Convert models to row-interleaved quants using the quantize tool (#272)

* Repack a model with the quantize tool * WIP * Fixed various issues As we don't have a way to tell if a repacked quant has been modified, I had to remove the modification at the expense of a slight decrease in performance.

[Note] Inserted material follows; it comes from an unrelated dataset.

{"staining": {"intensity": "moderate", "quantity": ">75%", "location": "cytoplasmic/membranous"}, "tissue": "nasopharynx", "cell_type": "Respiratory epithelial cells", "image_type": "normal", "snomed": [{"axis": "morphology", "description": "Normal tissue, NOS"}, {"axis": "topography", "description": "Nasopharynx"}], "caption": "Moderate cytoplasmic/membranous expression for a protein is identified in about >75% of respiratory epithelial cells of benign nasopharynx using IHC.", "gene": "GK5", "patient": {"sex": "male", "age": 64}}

This affects q8_0_r8, q8_KV_r8, q8_k_r8 on Zen4, and q4_0_r8 on ARM. * Create wk_b and wv_b as Q8_0_R8 if the wkv_b type is interleaved * Fix GCC 13.3 compilation error * Another one * Add missing include --------- Co-authored-by: Iwan Kawrakow <iwan.kawrakow@gmail.com>
author: Kawrakow <iwankawrakow@gmail.com> 2025-03-21 07:23:36 +0100
committer: GitHub <noreply@github.com> 2025-03-21 07:23:36 +0100
commit: b8d1fac97b756968b86b470d44bb1026ded7157a (patch)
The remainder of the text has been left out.